Prediction of Bioactive Peptides Produced From Camelina (Camelina Sativa (L.) Crantz) Meal Using In Silico Approaches

Prediction of Bioactive Peptides Produced From Camelina (Camelina Sativa (L.) Crantz) Meal Using In Silico Approaches

Na Thi Ty Ngo
PhD candidate
Department of Biochemistry
Memorial University

Monday, April 11, 2022
Time: 1-2 pm
Location: Arts and Administration Building Room 1046

Abstract

Camelina and sophia meals are valuable underutilised by-products of the oil-processing industry, which are high in protein at about 40%. Our previous studies revealed that their protein isolates and protein hydrolysates have desirable functional properties and antioxidant activities. Therefore, they can be considered a prime source of bioactive peptides to develop functional food ingredients and nutraceutical products. The predictions of bioactive peptides can be achieved by employing bioinformatics methods. The aim of this presentation is to focus only on utilizing camelina protein hydrolysates for releasing potent antioxidative and angiotensin-converting enzyme (ACE) inhibitory peptides, and dipeptidyl peptidase IV (DPP IV) inhibitor using various in silico approaches. The BIOPEP-UWM, ToxinPred, and AlgPred were used to analyse the peptide susceptibility to gastrointestinal enzyme degradation, toxicity, and allergenicity in silico.
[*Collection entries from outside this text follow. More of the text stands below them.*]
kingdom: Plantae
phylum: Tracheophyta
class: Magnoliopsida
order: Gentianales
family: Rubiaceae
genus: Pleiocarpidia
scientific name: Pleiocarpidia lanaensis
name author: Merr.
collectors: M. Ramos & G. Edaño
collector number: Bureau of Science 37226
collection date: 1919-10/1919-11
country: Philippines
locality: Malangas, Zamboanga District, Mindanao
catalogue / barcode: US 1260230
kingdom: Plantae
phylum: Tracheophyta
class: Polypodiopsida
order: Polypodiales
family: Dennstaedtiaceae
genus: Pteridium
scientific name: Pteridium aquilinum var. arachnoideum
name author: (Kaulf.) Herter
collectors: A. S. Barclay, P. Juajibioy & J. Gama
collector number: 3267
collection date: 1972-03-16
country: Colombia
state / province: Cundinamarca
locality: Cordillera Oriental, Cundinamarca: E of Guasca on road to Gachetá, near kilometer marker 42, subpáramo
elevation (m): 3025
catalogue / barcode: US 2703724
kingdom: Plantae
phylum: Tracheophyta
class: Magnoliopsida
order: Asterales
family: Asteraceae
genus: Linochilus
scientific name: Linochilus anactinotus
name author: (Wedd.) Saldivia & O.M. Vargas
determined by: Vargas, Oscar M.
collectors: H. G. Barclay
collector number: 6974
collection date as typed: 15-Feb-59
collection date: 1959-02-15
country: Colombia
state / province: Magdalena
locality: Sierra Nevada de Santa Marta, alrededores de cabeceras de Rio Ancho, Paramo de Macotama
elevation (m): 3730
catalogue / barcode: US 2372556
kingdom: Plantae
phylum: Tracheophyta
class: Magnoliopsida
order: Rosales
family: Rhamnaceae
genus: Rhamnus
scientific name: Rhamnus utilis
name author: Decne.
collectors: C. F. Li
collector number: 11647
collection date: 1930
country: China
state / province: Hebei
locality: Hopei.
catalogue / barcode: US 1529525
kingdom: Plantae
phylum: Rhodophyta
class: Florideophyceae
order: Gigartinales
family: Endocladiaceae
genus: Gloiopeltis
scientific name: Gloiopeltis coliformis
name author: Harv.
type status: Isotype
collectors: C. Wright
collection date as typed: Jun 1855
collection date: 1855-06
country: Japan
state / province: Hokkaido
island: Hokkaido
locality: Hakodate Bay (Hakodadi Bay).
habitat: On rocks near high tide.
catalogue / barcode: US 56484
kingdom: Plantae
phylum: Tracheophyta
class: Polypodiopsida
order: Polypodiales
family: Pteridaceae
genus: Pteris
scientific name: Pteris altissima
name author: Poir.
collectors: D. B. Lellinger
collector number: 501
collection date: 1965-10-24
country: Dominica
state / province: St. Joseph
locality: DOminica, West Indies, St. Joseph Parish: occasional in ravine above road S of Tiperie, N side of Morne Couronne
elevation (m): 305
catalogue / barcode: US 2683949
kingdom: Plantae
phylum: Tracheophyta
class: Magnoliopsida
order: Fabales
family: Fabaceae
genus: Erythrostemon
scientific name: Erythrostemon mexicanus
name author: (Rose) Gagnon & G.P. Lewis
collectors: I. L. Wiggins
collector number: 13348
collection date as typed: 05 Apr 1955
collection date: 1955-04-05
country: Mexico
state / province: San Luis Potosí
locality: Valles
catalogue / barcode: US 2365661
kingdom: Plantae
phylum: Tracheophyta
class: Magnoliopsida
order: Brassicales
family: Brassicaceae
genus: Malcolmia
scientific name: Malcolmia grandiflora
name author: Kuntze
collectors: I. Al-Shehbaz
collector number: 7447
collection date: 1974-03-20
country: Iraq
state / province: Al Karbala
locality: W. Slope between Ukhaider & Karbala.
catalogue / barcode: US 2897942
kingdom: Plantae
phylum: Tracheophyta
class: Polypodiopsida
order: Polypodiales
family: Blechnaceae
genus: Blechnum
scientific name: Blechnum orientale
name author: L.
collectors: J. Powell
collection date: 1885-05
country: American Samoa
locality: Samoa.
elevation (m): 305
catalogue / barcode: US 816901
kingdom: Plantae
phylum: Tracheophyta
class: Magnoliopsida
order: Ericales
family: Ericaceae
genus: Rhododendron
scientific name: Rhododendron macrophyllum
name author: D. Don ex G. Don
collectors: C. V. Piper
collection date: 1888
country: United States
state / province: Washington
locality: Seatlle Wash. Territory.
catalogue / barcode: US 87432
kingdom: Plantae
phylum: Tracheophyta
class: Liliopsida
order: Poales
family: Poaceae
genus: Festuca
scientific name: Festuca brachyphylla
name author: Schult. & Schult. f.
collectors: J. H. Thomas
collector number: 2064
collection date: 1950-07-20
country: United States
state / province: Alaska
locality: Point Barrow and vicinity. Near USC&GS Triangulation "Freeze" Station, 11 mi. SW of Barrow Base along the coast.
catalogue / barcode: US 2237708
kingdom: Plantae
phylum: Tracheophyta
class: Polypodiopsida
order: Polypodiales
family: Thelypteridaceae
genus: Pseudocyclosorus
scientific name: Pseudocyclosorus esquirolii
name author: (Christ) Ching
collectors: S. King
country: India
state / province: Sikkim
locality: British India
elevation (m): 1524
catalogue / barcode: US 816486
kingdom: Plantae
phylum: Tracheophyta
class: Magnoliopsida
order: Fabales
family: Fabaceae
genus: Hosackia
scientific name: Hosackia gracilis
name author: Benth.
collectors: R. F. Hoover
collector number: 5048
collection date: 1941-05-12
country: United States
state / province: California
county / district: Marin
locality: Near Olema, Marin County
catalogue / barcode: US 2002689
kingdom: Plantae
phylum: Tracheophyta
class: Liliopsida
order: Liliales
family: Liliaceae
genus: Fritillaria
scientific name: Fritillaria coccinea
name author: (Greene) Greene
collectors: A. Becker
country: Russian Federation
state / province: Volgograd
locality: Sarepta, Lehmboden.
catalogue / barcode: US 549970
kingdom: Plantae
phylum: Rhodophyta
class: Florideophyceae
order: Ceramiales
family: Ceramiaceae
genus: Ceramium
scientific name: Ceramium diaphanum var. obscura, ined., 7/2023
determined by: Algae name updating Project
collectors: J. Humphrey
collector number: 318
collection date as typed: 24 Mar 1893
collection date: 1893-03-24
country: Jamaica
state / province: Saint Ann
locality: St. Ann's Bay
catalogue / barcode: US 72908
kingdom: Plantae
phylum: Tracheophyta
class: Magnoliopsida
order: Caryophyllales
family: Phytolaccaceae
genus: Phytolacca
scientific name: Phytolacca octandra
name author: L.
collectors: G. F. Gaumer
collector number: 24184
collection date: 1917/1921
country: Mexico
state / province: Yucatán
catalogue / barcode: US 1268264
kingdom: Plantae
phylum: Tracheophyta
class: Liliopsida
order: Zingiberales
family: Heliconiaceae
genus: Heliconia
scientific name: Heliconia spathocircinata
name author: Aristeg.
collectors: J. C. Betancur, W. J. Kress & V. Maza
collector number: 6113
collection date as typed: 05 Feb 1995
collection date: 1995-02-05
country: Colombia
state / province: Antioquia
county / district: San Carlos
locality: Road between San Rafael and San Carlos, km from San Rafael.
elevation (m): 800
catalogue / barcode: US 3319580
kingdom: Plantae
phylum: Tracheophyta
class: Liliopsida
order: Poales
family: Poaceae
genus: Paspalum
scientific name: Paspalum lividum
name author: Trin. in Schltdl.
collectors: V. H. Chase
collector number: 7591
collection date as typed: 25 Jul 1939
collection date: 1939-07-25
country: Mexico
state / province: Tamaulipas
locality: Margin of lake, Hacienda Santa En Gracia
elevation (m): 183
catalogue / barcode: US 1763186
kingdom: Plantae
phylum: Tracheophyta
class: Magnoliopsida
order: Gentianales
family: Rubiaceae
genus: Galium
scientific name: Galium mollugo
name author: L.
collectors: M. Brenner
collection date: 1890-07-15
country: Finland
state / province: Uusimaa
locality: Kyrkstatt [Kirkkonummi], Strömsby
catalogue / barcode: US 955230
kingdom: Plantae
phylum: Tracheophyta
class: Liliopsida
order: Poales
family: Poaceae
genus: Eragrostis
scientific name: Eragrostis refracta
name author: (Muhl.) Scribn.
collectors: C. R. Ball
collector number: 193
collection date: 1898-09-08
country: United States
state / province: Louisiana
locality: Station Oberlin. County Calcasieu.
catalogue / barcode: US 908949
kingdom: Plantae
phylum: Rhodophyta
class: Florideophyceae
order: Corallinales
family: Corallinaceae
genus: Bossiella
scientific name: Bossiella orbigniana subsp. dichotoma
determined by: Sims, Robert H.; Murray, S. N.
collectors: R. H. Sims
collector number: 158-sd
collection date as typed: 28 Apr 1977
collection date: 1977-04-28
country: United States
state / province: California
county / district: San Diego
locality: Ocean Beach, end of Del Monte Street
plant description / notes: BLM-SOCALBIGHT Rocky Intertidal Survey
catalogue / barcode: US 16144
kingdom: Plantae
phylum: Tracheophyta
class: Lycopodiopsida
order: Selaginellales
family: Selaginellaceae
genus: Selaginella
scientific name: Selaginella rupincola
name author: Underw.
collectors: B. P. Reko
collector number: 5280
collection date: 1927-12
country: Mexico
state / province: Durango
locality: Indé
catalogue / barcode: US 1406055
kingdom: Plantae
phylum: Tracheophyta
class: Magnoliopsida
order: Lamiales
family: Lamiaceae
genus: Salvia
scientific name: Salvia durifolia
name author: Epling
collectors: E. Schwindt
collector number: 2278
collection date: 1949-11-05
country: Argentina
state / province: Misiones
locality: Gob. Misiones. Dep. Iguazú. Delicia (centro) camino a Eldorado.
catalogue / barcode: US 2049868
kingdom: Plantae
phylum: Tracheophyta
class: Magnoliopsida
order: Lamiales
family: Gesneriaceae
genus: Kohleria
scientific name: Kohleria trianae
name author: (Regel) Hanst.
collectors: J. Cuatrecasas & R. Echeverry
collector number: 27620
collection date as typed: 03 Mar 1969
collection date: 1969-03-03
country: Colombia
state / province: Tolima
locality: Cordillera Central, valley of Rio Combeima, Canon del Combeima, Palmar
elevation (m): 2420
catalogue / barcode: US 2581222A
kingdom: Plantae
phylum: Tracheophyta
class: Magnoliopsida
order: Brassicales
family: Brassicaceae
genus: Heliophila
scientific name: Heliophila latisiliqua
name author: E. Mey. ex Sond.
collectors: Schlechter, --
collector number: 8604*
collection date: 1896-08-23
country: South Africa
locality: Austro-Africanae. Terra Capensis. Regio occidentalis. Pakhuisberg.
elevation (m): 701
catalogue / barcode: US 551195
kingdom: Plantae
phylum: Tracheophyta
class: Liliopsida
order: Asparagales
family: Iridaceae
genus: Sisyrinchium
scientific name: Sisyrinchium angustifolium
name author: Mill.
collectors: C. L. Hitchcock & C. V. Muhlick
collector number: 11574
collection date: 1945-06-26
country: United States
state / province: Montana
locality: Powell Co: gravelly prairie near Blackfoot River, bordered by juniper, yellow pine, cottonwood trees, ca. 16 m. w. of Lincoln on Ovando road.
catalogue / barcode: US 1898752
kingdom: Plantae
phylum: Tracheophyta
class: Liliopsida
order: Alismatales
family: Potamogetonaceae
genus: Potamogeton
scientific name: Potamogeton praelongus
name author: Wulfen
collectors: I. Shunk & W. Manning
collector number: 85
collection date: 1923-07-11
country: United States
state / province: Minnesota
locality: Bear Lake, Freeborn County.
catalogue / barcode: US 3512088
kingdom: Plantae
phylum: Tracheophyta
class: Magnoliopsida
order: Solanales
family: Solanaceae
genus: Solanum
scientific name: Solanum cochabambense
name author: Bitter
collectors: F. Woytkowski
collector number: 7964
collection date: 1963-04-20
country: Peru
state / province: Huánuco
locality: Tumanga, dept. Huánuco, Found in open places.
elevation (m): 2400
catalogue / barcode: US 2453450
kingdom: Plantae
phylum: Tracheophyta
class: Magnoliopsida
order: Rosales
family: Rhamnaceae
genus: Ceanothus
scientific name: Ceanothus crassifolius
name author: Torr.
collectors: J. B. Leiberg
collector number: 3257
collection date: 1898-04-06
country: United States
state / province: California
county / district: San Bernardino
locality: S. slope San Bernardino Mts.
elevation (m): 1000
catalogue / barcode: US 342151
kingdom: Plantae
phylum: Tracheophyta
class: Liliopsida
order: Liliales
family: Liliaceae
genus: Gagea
The results show the essential amino acid contents of camelina protein isolates and hydrolysates were comparable and satisfy the World Health Organization, and Food and Agriculture Organization (WHO/FAO) recommendations. We found that all digestive resistant peptides were nontoxic and displayed favorable functional properties, indicating that they may have the potential for being used in various food applications. In silico prediction of absorption, digestion, metabolism, and excretion profiles based on physicochemical properties and Lipinski's rule-of-five revealed that most peptides had desirable drug-like properties. This study provides insight into potential use of undervalued camelina processing discards for the development of functional food products or nutraceuticals.